**What the task asks**
Output the entries underneath exactly as they are.

**Extracted information**
================
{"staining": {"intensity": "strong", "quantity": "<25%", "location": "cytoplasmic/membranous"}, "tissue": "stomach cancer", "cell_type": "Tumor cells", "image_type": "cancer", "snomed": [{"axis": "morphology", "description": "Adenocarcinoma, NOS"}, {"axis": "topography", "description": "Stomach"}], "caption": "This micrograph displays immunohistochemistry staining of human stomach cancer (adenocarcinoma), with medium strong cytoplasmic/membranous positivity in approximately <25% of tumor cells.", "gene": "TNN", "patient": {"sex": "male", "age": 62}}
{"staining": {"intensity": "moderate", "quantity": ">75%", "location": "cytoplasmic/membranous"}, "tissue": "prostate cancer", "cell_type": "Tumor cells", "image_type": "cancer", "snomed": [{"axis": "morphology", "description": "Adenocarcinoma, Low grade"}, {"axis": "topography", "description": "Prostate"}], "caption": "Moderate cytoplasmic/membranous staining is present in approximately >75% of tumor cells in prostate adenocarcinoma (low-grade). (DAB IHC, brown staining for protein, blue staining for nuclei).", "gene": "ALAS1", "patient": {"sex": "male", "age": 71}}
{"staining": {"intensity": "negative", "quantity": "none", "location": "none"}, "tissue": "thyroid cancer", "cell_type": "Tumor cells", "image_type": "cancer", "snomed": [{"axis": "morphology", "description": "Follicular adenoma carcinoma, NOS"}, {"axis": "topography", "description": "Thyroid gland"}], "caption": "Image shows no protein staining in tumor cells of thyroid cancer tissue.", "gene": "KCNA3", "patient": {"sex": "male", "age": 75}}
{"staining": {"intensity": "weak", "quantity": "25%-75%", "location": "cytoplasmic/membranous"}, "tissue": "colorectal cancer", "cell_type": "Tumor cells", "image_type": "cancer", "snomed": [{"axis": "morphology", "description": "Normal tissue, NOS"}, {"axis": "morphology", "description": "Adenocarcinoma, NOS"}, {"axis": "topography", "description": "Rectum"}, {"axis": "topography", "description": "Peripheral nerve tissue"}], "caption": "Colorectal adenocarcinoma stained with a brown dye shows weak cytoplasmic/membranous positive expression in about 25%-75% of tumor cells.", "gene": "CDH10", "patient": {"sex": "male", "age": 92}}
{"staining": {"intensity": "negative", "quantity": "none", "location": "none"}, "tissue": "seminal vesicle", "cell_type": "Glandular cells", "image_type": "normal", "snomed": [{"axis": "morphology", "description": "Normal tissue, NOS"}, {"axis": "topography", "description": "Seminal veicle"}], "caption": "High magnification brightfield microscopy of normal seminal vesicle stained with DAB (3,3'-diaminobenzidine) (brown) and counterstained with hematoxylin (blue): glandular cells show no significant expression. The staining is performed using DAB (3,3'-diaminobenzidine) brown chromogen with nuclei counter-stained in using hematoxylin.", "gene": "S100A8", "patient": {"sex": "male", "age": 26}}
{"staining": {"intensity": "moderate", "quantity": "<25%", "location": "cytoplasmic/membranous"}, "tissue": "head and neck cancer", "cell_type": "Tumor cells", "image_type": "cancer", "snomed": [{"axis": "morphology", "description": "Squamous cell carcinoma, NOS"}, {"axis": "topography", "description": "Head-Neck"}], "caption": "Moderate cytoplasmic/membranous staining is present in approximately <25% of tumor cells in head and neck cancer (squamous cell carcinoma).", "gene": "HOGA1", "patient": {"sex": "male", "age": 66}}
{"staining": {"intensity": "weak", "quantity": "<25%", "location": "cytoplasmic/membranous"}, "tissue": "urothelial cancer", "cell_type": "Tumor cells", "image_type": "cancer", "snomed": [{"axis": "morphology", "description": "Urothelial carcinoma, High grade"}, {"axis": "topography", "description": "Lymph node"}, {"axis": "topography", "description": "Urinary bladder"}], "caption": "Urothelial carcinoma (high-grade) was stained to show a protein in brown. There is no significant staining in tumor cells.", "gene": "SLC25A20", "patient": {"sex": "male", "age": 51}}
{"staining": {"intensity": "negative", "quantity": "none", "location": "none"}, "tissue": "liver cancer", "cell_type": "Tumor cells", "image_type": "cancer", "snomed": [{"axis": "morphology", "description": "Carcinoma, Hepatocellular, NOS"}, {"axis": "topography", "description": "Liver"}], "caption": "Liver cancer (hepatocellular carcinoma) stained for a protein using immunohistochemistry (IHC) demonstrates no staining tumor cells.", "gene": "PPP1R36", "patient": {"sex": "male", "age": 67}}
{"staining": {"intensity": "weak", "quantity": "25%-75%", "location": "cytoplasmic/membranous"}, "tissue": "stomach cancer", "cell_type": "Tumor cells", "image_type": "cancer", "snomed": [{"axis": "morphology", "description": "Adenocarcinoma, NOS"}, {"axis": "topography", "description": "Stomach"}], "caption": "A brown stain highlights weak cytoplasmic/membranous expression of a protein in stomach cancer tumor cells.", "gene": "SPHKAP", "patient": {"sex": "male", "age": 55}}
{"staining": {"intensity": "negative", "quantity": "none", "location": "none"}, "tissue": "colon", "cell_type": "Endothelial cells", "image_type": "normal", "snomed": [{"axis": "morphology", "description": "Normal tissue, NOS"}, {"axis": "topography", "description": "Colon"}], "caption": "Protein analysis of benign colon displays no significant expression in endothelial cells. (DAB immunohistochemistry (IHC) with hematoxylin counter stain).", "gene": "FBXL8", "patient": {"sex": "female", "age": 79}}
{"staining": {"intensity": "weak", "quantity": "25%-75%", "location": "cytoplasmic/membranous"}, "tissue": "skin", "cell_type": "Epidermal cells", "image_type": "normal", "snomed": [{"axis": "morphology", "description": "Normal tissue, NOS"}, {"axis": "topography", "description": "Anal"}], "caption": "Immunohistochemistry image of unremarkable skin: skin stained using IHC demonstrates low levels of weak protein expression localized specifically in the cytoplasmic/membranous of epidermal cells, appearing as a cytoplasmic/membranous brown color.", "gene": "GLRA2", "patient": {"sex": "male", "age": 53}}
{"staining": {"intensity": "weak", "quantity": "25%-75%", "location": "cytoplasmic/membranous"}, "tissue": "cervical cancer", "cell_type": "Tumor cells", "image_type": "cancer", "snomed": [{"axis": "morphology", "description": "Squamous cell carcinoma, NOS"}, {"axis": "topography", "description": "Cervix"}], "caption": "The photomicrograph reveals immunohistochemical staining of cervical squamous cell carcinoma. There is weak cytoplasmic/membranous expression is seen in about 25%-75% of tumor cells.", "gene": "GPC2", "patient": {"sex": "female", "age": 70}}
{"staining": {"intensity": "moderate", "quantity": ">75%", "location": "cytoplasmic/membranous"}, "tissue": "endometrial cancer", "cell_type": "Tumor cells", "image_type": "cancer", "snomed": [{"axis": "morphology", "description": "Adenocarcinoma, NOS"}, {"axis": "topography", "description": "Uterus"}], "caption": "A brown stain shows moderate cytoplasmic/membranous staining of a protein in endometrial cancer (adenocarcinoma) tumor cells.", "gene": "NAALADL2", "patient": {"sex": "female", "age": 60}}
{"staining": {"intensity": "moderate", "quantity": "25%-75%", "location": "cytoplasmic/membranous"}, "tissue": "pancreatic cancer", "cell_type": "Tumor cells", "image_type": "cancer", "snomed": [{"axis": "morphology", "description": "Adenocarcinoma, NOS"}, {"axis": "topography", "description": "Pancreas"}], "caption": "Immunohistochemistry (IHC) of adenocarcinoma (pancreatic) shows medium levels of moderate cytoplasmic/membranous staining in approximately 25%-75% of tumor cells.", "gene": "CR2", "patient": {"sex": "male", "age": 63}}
================
**Answer to this problem**
{"staining": {"intensity": "strong", "quantity": "<25%", "location": "cytoplasmic/membranous"}, "tissue": "stomach cancer", "cell_type": "Tumor cells", "image_type": "cancer", "snomed": [{"axis": "morphology", "description": "Adenocarcinoma, NOS"}, {"axis": "topography", "description": "Stomach"}], "caption": "This micrograph displays immunohistochemistry staining of human stomach cancer (adenocarcinoma), with medium strong cytoplasmic/membranous positivity in approximately <25% of tumor cells.", "gene": "TNN", "patient": {"sex": "male", "age": 62}}
{"staining": {"intensity": "moderate", "quantity": ">75%", "location": "cytoplasmic/membranous"}, "tissue": "prostate cancer", "cell_type": "Tumor cells", "image_type": "cancer", "snomed": [{"axis": "morphology", "description": "Adenocarcinoma, Low grade"}, {"axis": "topography", "description": "Prostate"}], "caption": "Moderate cytoplasmic/membranous staining is present in approximately >75% of tumor cells in prostate adenocarcinoma (low-grade). (DAB IHC, brown staining for protein, blue staining for nuclei).", "gene": "ALAS1", "patient": {"sex": "male", "age": 71}}
{"staining": {"intensity": "negative", "quantity": "none", "location": "none"}, "tissue": "thyroid cancer", "cell_type": "Tumor cells", "image_type": "cancer", "snomed": [{"axis": "morphology", "description": "Follicular adenoma carcinoma, NOS"}, {"axis": "topography", "description": "Thyroid gland"}], "caption": "Image shows no protein staining in tumor cells of thyroid cancer tissue.", "gene": "KCNA3", "patient": {"sex": "male", "age": 75}}
{"staining": {"intensity": "weak", "quantity": "25%-75%", "location": "cytoplasmic/membranous"}, "tissue": "colorectal cancer", "cell_type": "Tumor cells", "image_type": "cancer", "snomed": [{"axis": "morphology", "description": "Normal tissue, NOS"}, {"axis": "morphology", "description": "Adenocarcinoma, NOS"}, {"axis": "topography", "description": "Rectum"}, {"axis": "topography", "description": "Peripheral nerve tissue"}], "caption": "Colorectal adenocarcinoma stained with a brown dye shows weak cytoplasmic/membranous positive expression in about 25%-75% of tumor cells.", "gene": "CDH10", "patient": {"sex": "male", "age": 92}}
{"staining": {"intensity": "negative", "quantity": "none", "location": "none"}, "tissue": "seminal vesicle", "cell_type": "Glandular cells", "image_type": "normal", "snomed": [{"axis": "morphology", "description": "Normal tissue, NOS"}, {"axis": "topography", "description": "Seminal veicle"}], "caption": "High magnification brightfield microscopy of normal seminal vesicle stained with DAB (3,3'-diaminobenzidine) (brown) and counterstained with hematoxylin (blue): glandular cells show no significant expression. The staining is performed using DAB (3,3'-diaminobenzidine) brown chromogen with nuclei counter-stained in using hematoxylin.", "gene": "S100A8", "patient": {"sex": "male", "age": 26}}
{"staining": {"intensity": "moderate", "quantity": "<25%", "location": "cytoplasmic/membranous"}, "tissue": "head and neck cancer", "cell_type": "Tumor cells", "image_type": "cancer", "snomed": [{"axis": "morphology", "description": "Squamous cell carcinoma, NOS"}, {"axis": "topography", "description": "Head-Neck"}], "caption": "Moderate cytoplasmic/membranous staining is present in approximately <25% of tumor cells in head and neck cancer (squamous cell carcinoma).", "gene": "HOGA1", "patient": {"sex": "male", "age": 66}}
{"staining": {"intensity": "weak", "quantity": "<25%", "location": "cytoplasmic/membranous"}, "tissue": "urothelial cancer", "cell_type": "Tumor cells", "image_type": "cancer", "snomed": [{"axis": "morphology", "description": "Urothelial carcinoma, High grade"}, {"axis": "topography", "description": "Lymph node"}, {"axis": "topography", "description": "Urinary bladder"}], "caption": "Urothelial carcinoma (high-grade) was stained to show a protein in brown. There is no significant staining in tumor cells.", "gene": "SLC25A20", "patient": {"sex": "male", "age": 51}}
{"staining": {"intensity": "negative", "quantity": "none", "location": "none"}, "tissue": "liver cancer", "cell_type": "Tumor cells", "image_type": "cancer", "snomed": [{"axis": "morphology", "description": "Carcinoma, Hepatocellular, NOS"}, {"axis": "topography", "description": "Liver"}], "caption": "Liver cancer (hepatocellular carcinoma) stained for a protein using immunohistochemistry (IHC) demonstrates no staining tumor cells.", "gene": "PPP1R36", "patient": {"sex": "male", "age": 67}}
{"staining": {"intensity": "weak", "quantity": "25%-75%", "location": "cytoplasmic/membranous"}, "tissue": "stomach cancer", "cell_type": "Tumor cells", "image_type": "cancer", "snomed": [{"axis": "morphology", "description": "Adenocarcinoma, NOS"}, {"axis": "topography", "description": "Stomach"}], "caption": "A brown stain highlights weak cytoplasmic/membranous expression of a protein in stomach cancer tumor cells.", "gene": "SPHKAP", "patient": {"sex": "male", "age": 55}}
{"staining": {"intensity": "negative", "quantity": "none", "location": "none"}, "tissue": "colon", "cell_type": "Endothelial cells", "image_type": "normal", "snomed": [{"axis": "morphology", "description": "Normal tissue, NOS"}, {"axis": "topography", "description": "Colon"}], "caption": "Protein analysis of benign colon displays no significant expression in endothelial cells. (DAB immunohistochemistry (IHC) with hematoxylin counter stain).", "gene": "FBXL8", "patient": {"sex": "female", "age": 79}}
{"staining": {"intensity": "weak", "quantity": "25%-75%", "location": "cytoplasmic/membranous"}, "tissue": "skin", "cell_type": "Epidermal cells", "image_type": "normal", "snomed": [{"axis": "morphology", "description": "Normal tissue, NOS"}, {"axis": "topography", "description": "Anal"}], "caption": "Immunohistochemistry image of unremarkable skin: skin stained using IHC demonstrates low levels of weak protein expression localized specifically in the cytoplasmic/membranous of epidermal cells, appearing as a cytoplasmic/membranous brown color.", "gene": "GLRA2", "patient": {"sex": "male", "age": 53}}
{"staining": {"intensity": "weak", "quantity": "25%-75%", "location": "cytoplasmic/membranous"}, "tissue": "cervical cancer", "cell_type": "Tumor cells", "image_type": "cancer", "snomed": [{"axis": "morphology", "description": "Squamous cell carcinoma, NOS"}, {"axis": "topography", "description": "Cervix"}], "caption": "The photomicrograph reveals immunohistochemical staining of cervical squamous cell carcinoma. There is weak cytoplasmic/membranous expression is seen in about 25%-75% of tumor cells.", "gene": "GPC2", "patient": {"sex": "female", "age": 70}}
{"staining": {"intensity": "moderate", "quantity": ">75%", "location": "cytoplasmic/membranous"}, "tissue": "endometrial cancer", "cell_type": "Tumor cells", "image_type": "cancer", "snomed": [{"axis": "morphology", "description": "Adenocarcinoma, NOS"}, {"axis": "topography", "description": "Uterus"}], "caption": "A brown stain shows moderate cytoplasmic/membranous staining of a protein in endometrial cancer (adenocarcinoma) tumor cells.", "gene": "NAALADL2", "patient": {"sex": "female", "age": 60}}
{"staining": {"intensity": "moderate", "quantity": "25%-75%", "location": "cytoplasmic/membranous"}, "tissue": "pancreatic cancer", "cell_type": "Tumor cells", "image_type": "cancer", "snomed": [{"axis": "morphology", "description": "Adenocarcinoma, NOS"}, {"axis": "topography", "description": "Pancreas"}], "caption": "Immunohistochemistry (IHC) of adenocarcinoma (pancreatic) shows medium levels of moderate cytoplasmic/membranous staining in approximately 25%-75% of tumor cells.", "gene": "CR2", "patient": {"sex": "male", "age": 63}}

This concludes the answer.